Stephen Sheffield stepped out of the coach and, leaning on her arm, made his way, without speaking, through the gate and across what had once been the garden. Only a tall stone chimney, standing upright in the midst of a heap of smoking embers, showed where the great white house had stood. The fire that had consumed it had swept across the lawns, burning flowers and hedges and the dry, frost-killed grass. Of Master Simon’s garden there was nothing left save the littered gravel paths, the blackened linden tree and the stone-based sundial upon which the watery autumn sunlight was faintly marking the hour of noon.
CHAPTER XIV
COUSIN BETSEY ANNE
Every door in Hopewell flew open wide to offer shelter to Master Sheffield now that he was homeless, but it was Samuel Skerry’s little cottage that, in the end, became his abode. It had been rebuilt three years before, for use when the great house was over-filled with guests, and it was now warm, cosy and comfortable, although a trifle narrow in its limits.
“A man had best abide under his own roof,” Stephen had said when Mother Jeanne pointed out to him the discomforts of living through the winter in so small a place. So there they dwelt, Stephen, Clotilde, Mère Jeanne and black Jason, while the other servants were lodged in the village.
Little by little, they learned the story of how the house and garden had been destroyed. It was plain that the soldiers had acted upon well-understood orders for they had stopped but a few moments, had given no time to robbery or pillage but, once convinced that Stephen was not there, had set fire to the house and stayed only to see that it was well ablaze. They had seemed to know, also, that the garden was the love and pride of its owner, for they had piled straw among the flowerbeds and about the hedges and trees, had laid the torch to this inflammable fuel and then had marched on again, leaving the whole place a mass of drifting smoke and evil, licking flames. Only the memory of Stephen’s stern command as he drove through the town had kept the people of Hopewell from falling upon the destroyers and giving them battle there in the streets.

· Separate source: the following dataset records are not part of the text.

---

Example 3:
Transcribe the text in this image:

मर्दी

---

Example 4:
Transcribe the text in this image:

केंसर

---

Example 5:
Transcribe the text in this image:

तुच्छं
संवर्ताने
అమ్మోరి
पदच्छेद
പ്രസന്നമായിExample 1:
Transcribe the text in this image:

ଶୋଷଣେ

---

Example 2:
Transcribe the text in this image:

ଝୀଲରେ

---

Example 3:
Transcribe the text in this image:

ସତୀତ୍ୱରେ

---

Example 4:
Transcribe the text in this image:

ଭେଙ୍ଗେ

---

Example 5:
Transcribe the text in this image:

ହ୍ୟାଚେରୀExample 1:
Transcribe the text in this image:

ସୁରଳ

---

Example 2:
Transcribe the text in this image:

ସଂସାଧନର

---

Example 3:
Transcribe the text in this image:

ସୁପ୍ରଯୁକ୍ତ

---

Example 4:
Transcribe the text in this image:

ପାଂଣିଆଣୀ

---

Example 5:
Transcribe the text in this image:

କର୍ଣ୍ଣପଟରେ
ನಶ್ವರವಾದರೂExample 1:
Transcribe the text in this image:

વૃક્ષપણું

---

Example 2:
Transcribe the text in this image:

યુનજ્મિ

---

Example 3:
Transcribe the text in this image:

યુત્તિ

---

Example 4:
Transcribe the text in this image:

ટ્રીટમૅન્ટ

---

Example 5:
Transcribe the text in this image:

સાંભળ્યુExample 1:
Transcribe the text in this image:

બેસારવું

“As it was, we could only turn our energy to the saving of your gear,” said one of the narrators, a lean old man who lived, in abject poverty, at the outskirts of the village and who, by Stephen’s charity alone, was kept from starving. “We rescued what we could, and with a right good will, but we would rather have been dealing out death to those rascally heathen-speaking soldiers of King George.”
“And if you had,” commented Stephen, “there would have been fifty houses burned instead of one, and many a goodwife to-day mourning the loss of her husband or her son, rather than one man grieving for his house and garden.”

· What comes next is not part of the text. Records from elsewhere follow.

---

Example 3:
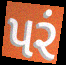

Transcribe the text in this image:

પરં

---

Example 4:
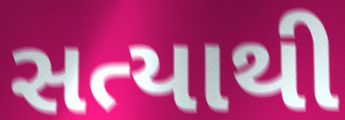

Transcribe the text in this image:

સત્યાથી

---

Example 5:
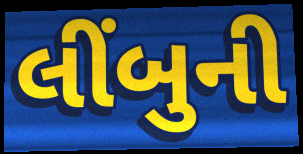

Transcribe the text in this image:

લીંબુની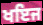
ਖਇਜ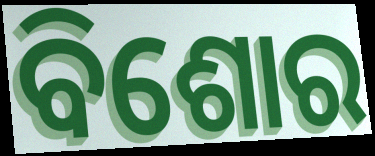
ବିଶୋର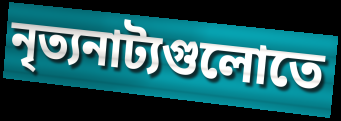
নৃত্যনাট্যগুলোতেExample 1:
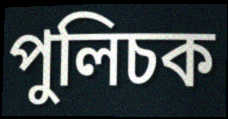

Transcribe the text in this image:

পুলিচক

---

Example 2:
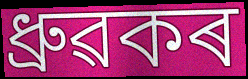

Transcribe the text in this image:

ধ্ৰুৱকৰ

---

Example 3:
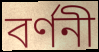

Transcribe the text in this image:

বৰ্ণনী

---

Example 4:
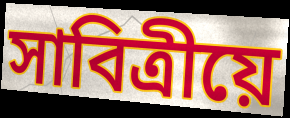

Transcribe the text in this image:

সাবিত্ৰীয়ে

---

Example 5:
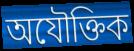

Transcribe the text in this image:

অযৌক্তিকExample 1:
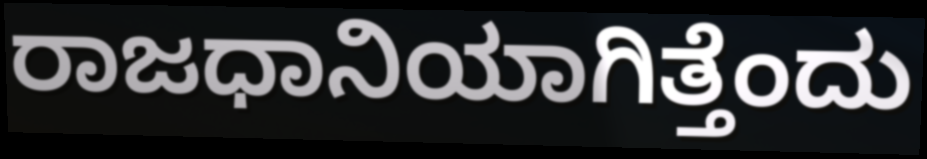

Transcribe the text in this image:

ರಾಜಧಾನಿಯಾಗಿತ್ತೆಂದು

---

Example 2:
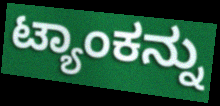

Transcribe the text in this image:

ಟ್ಯಾಂಕನ್ನು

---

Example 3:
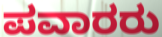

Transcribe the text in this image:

“I came so quickly when I saw the smoke,” resumed the old fellow, “that not all of the soldiers were yet gone. One company, it seemed, had marched behind the rest and only came up when the house was all ablaze. The young officer who led them seemed sorely angered at what the Hessians had done; I heard him say hotly to his superior in command,
“‘Such wanton destruction is a sin and a shame, sir.’